Additionally, we also suggest that the current workflow can be extended to include viscoelastic effects in acoustic FWI by combining the current method and that suggested by Agudo et al. (2016, 2017) to account for elastic effects. A generalized data-matching workflow based on that in Figure 2 would involve the modeling of acoustic and viscoelastic data in step 2 and would require an estimate of Q for P- and S-waves as well as an estimate of VP/VS. With this aim, we propose the use of a local/global hybrid method to estimate Qp, Qs, and VP/VS from the observed data in a sparse grid similar to the approach presented by da Silva et al. (2017). In this method, velocity and intrinsic attenuation are simultaneously inverted using a combination of local gradient descent methods to update velocity and a global approach to generate random and smooth models of intrinsic attenuation — more specifically, da Silva et al. (2017) suggest using a quantum particle swarm optimization algorithm. The latter could potentially be used to obtain smooth models of the above parameters needed to mitigate viscoelastic effects with the current method, thus yielding a matched data set with mitigated viscoelastic effects, followed by conventional acoustic FWI. We expect that this should result in an improved P-wave velocity model at a cost of between two to three times the cost of a single acoustic inversion, well below the cost of viscoelastic inversion because the latter requires elastic modeling, which increases the compute time significantly (Chapman et al., 2010).
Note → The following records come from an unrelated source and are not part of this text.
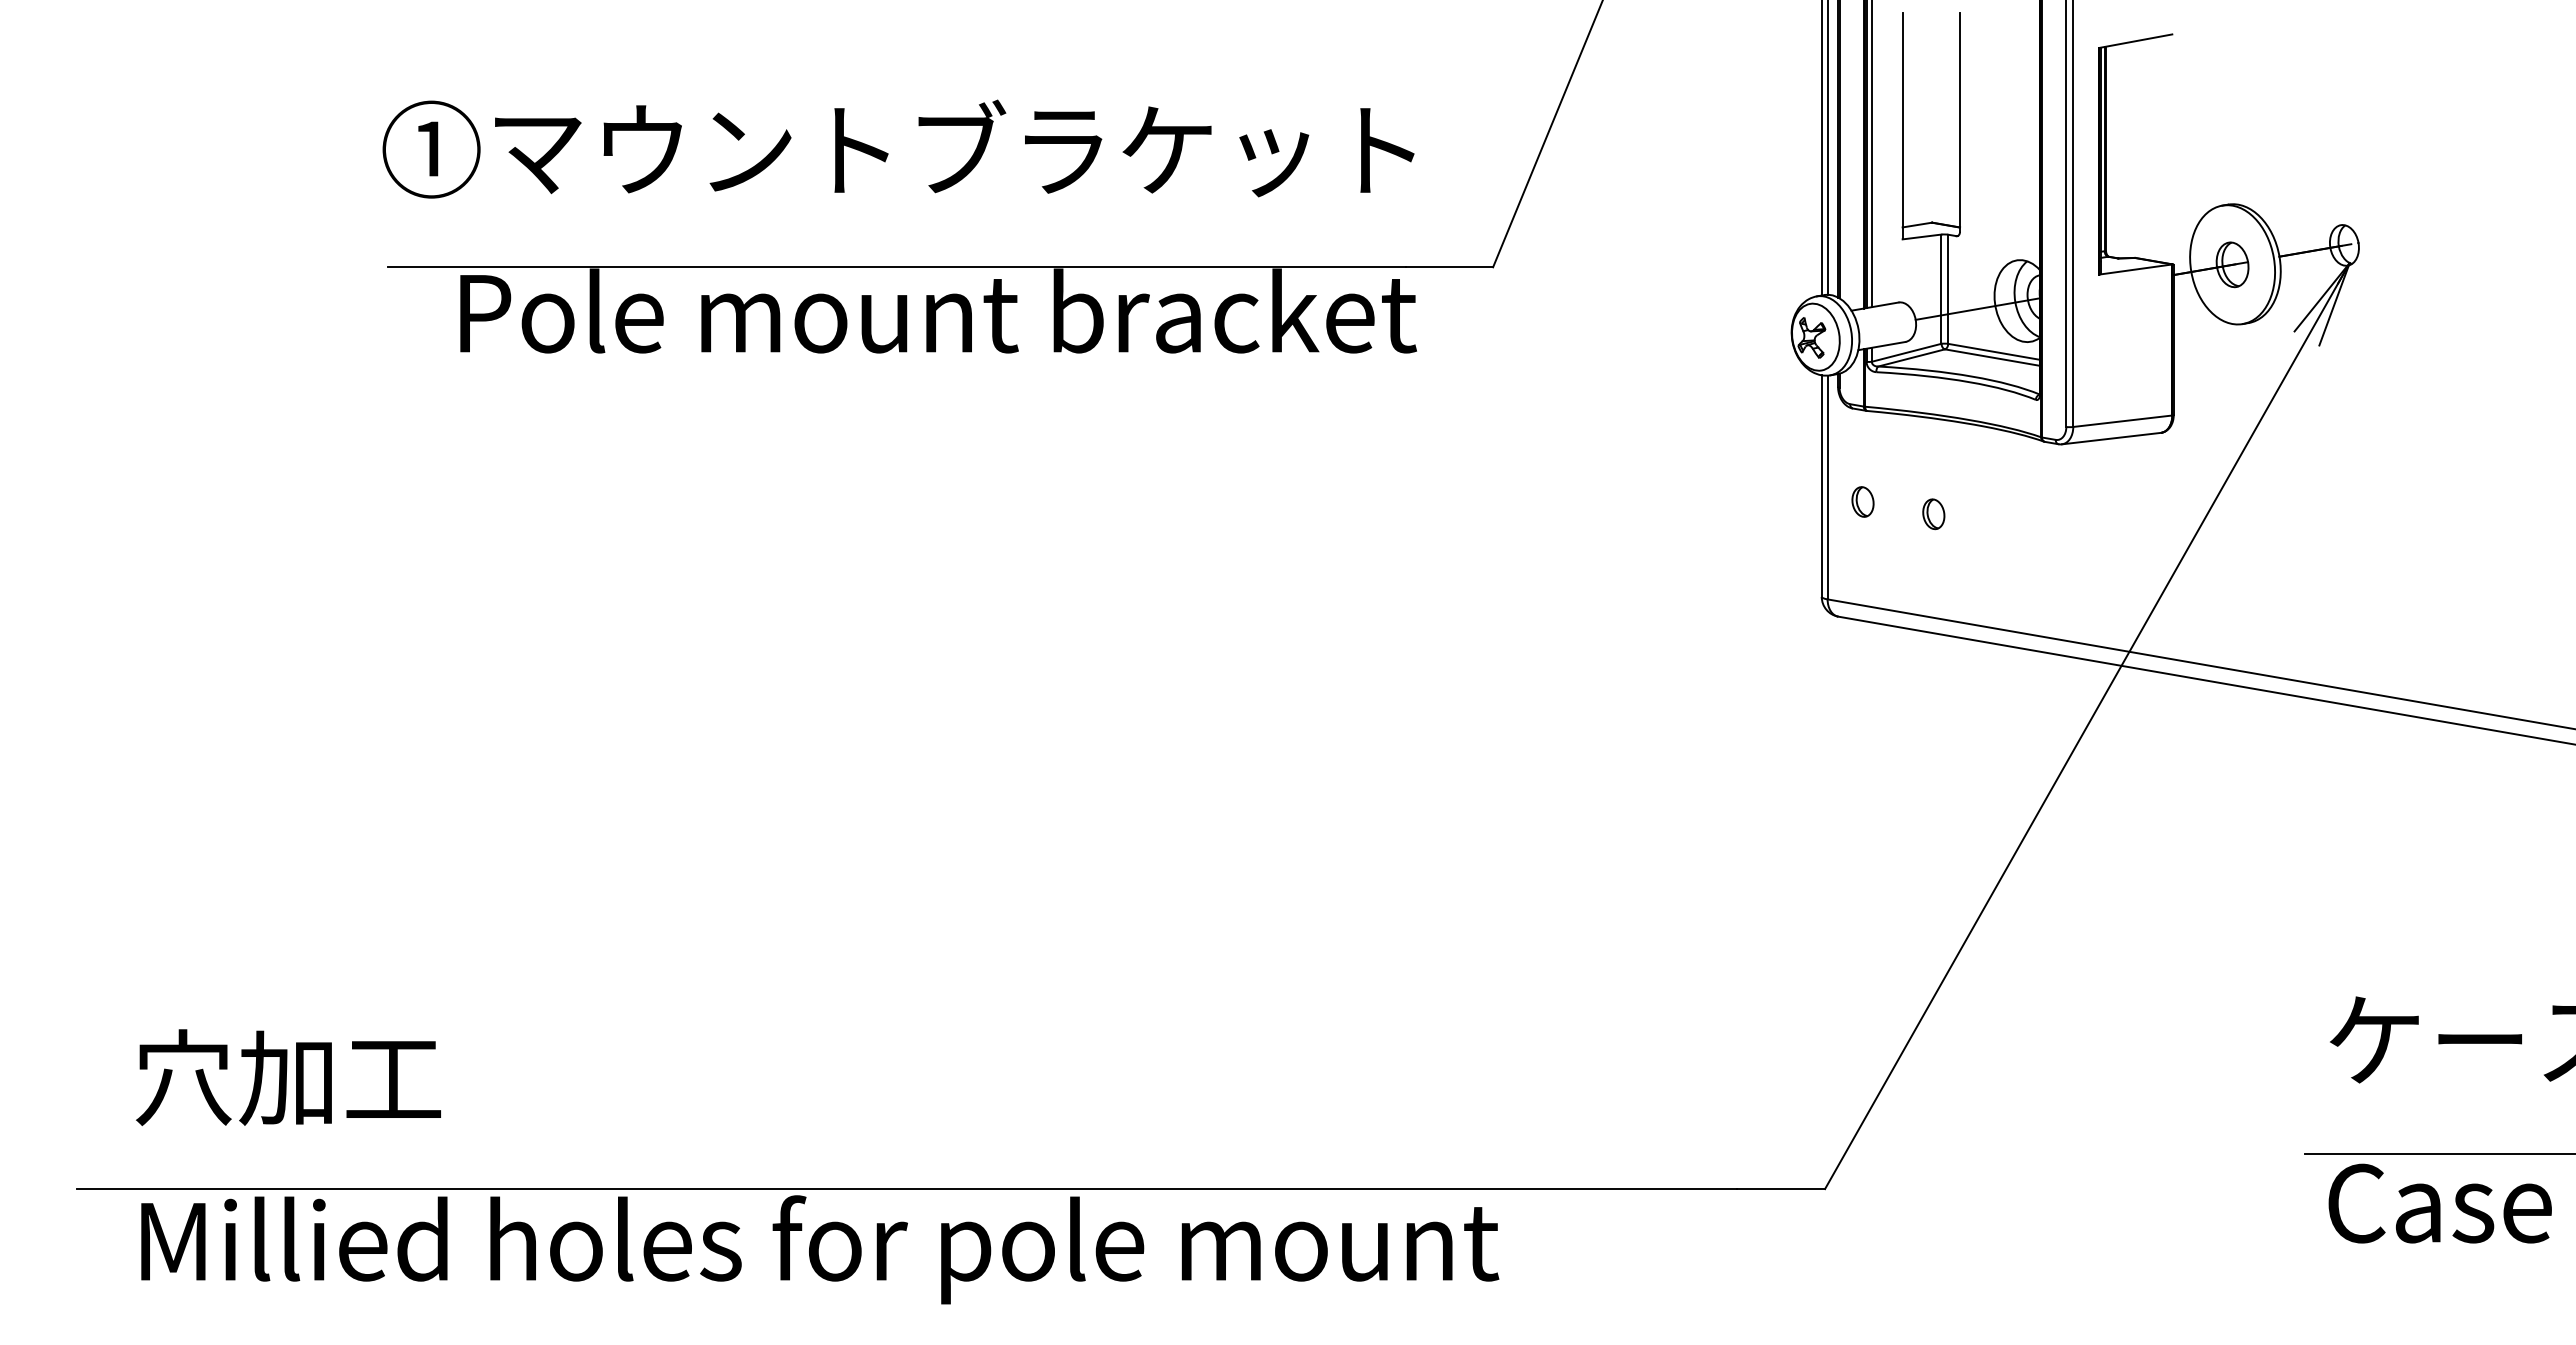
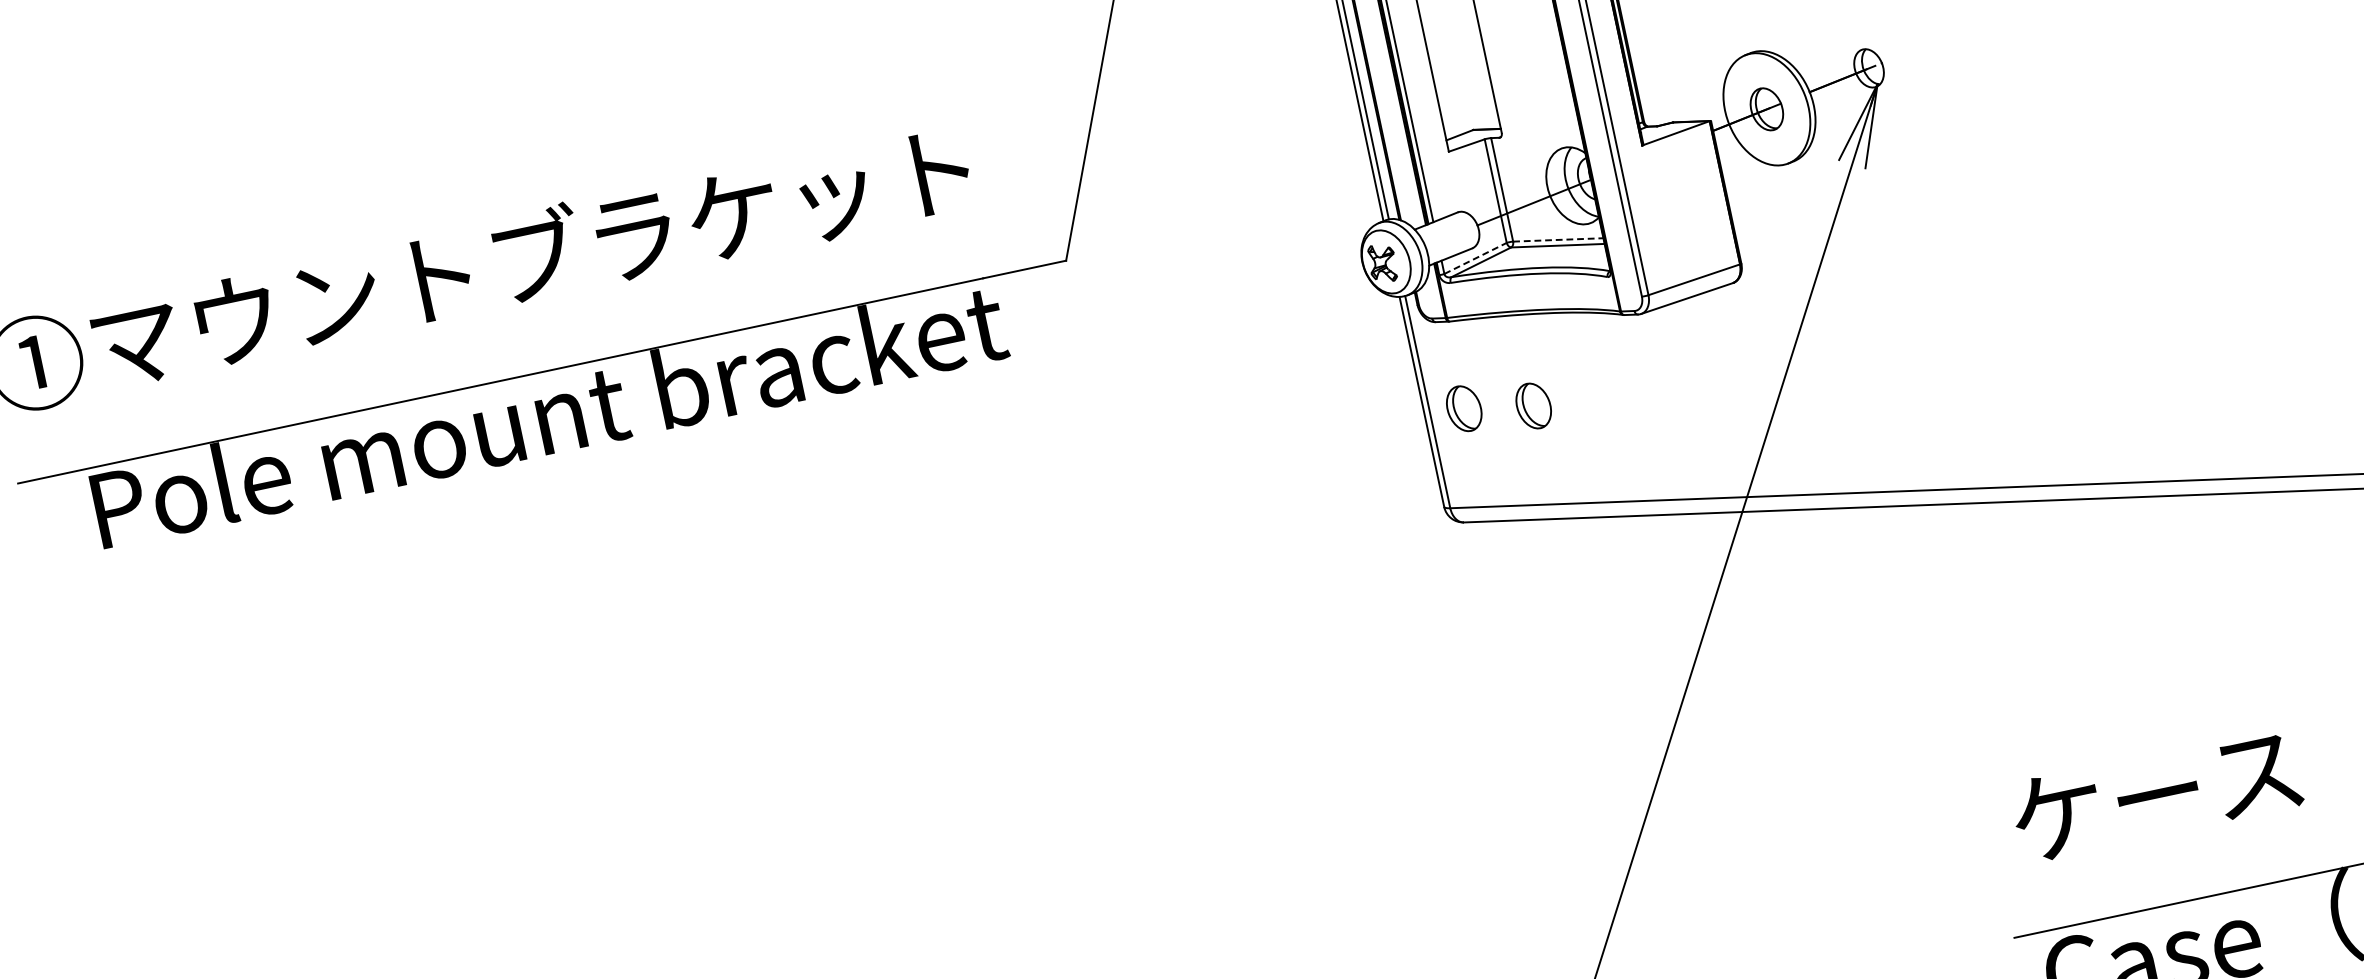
line: (1994, 351) -> (1558, 239), solid -> dashed
line: (1906, 352) -> (1475, 258), solid -> dashed
part: (1862, 501) -> (1463, 408), size x1.6
part: (1933, 514) -> (1533, 406), size x1.6

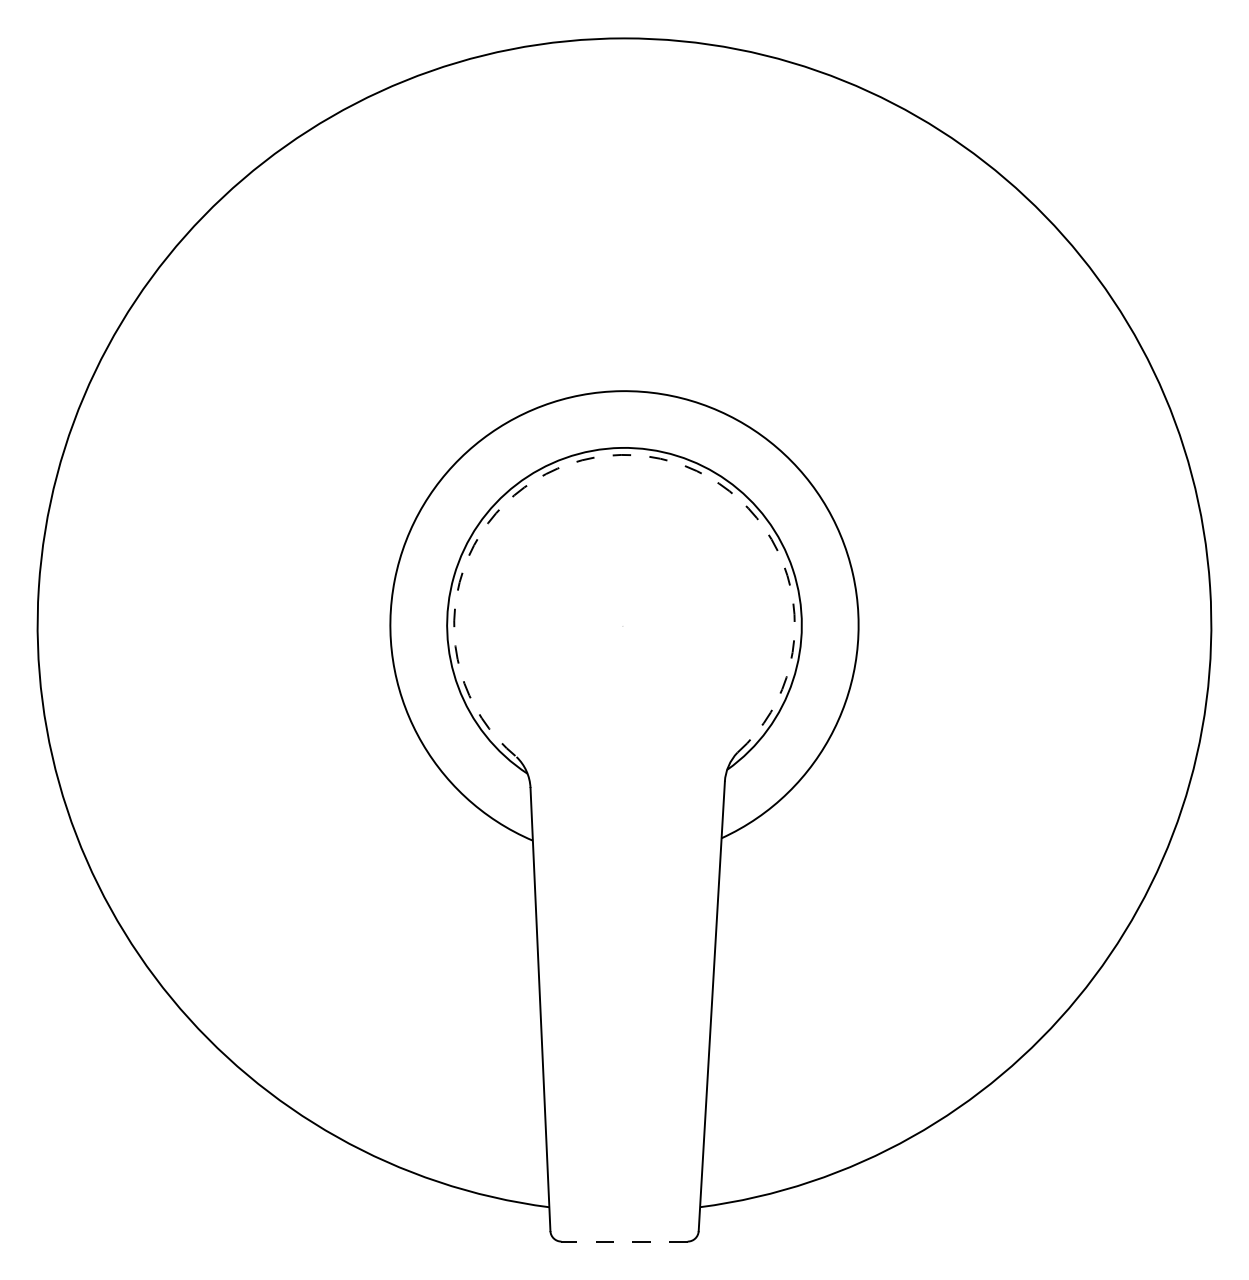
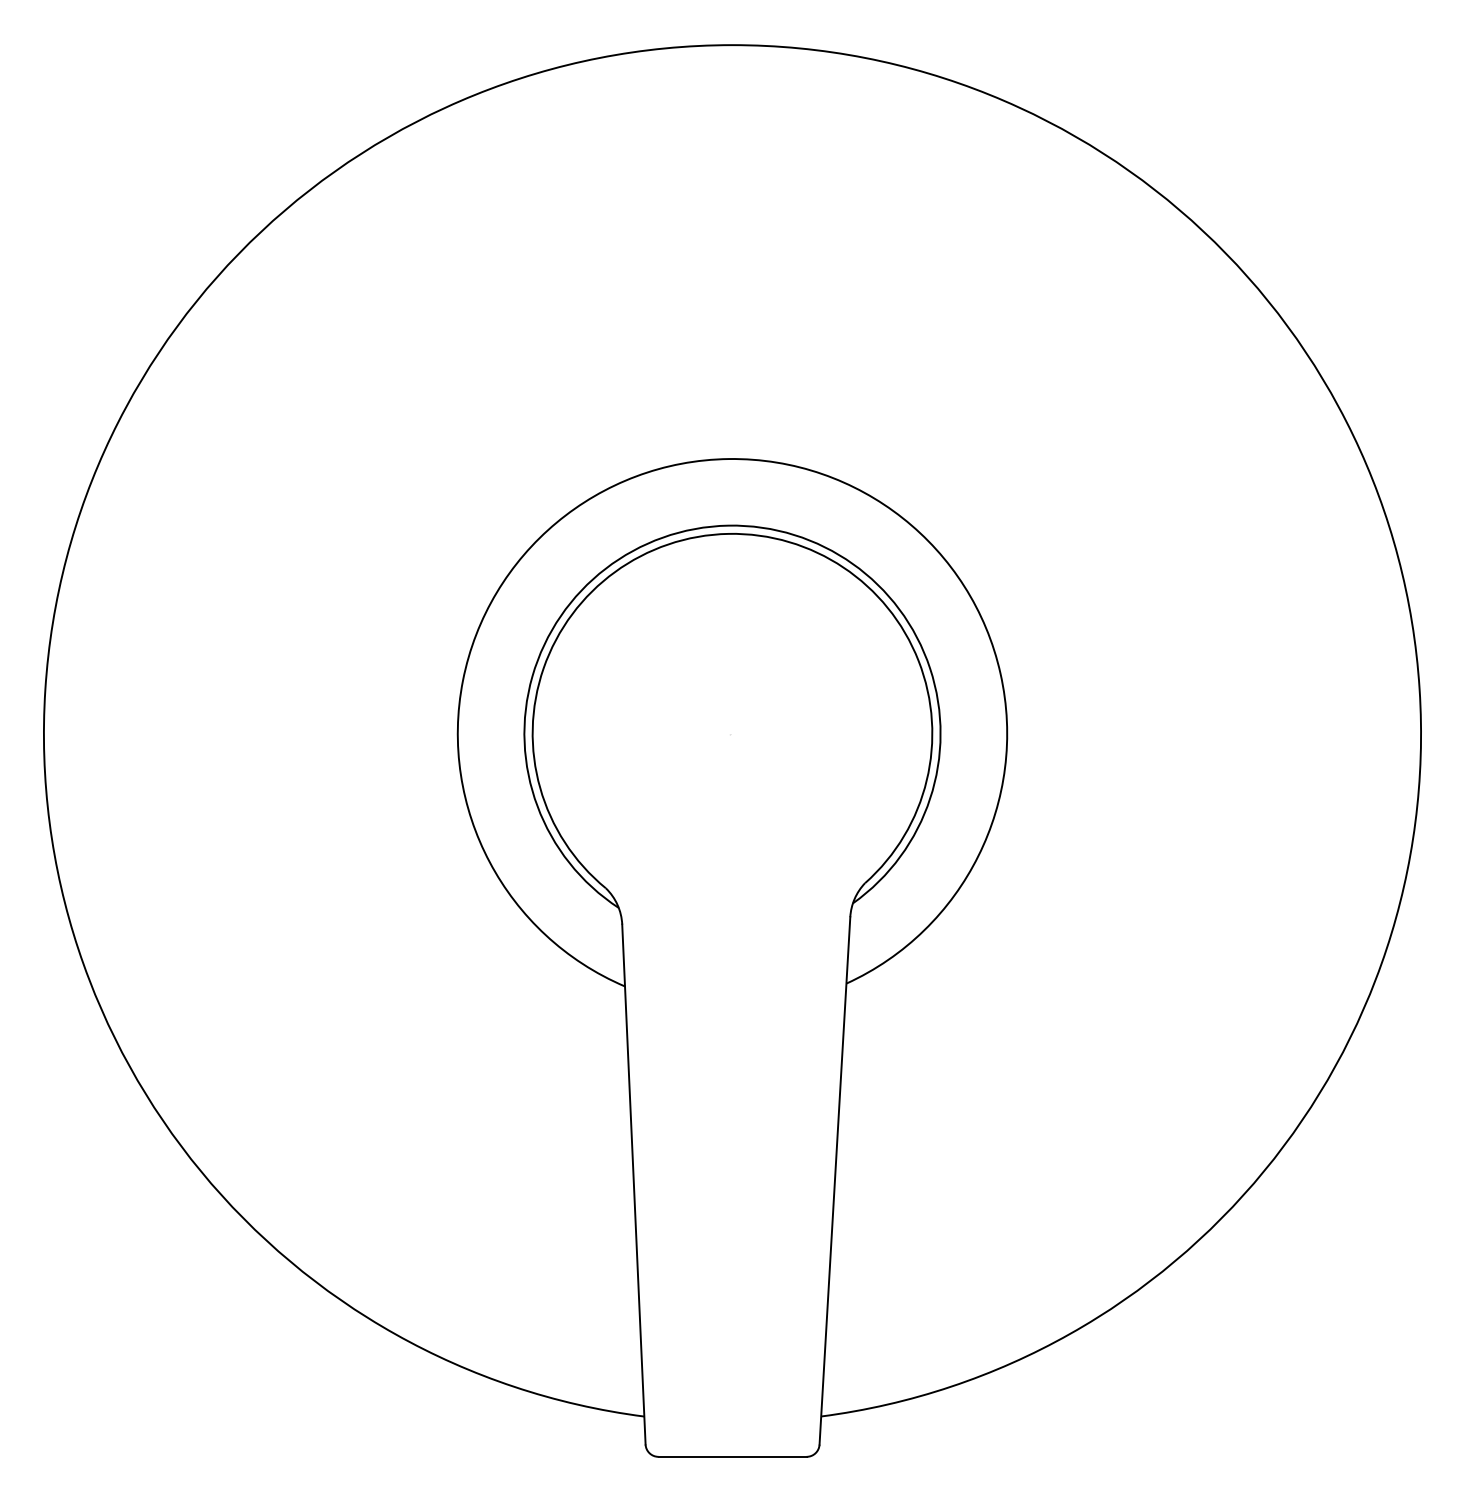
arc: (621, 454) -> (728, 533), dashed -> solid
line: (624, 1241) -> (732, 1456), dashed -> solid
Future research will therefore focus on the application of this methodology to address viscoacoustic and viscoelastic effects in three dimensions.

CONCLUSION

Due to absorption in the subsurface, seismic waves are attenuated and dispersed and this is recorded at the surface. If these phenomena are not included in the constitutive law when carrying out FWI, the wavefield is then computed with errors and these translate into inaccuracies in the inverted velocity models. In this paper, we have extended a methodology based on matching filters, which was originally developed to mitigate elastic effects, to address viscous effects. We have demonstrated that our workflow leads to improvements in recovered models of P-wave velocity after acoustic FWI. We have first analyzed the impact of viscoacoustic effects on the recovered P-wave velocity models, and we have then shown a substantial improvement in terms of resolution and accuracy. This improvement is observed especially in the deeper parts of the inverted models, after the application of the current method on the horizontally layered and laterally variant 2D synthetic data sets. These results also indicate that an approximate estimate of Q is enough to mitigate most of the viscoacoustic effects. We have also suggested two modified workflows that perform well when there is strong intrinsic attenuation and when the observed data are contaminated with noise. These alternative workflows have a computational cost from one to slightly over two times that of acoustic FWI. The application to a field data set demonstrates that our approach has potential on a realistic case, in which Q is estimated from near-offset data using Gabor transforms. When compared with the result of anisotropic acoustic FWI, layers deep in the model that are difficult to track in the former are better imaged using the current workflow. This is verified by improvements in the flattening of CIGs and a migrated section that is easier to interpret due to improved resolution and continuity of events. Application of the current method to 3D data sets is straightforward: It requires data modeling in 3D and data matching by carefully considering the acquisition geometry. Future tests will focus on applying this methodology to account for viscoelastic effects in three dimensions.

ACKNOWLEDGMENTS

We thank Woodside for permission to publish the field data results. We also want to thank the assistant editor D. Draganov, reviewer V. Prieux, and three anonymous reviewers for their useful comments. Imperial College London also wishes to thank the sponsors of the FULLWAVE consortium.

Freely available online through the SEG open-access option.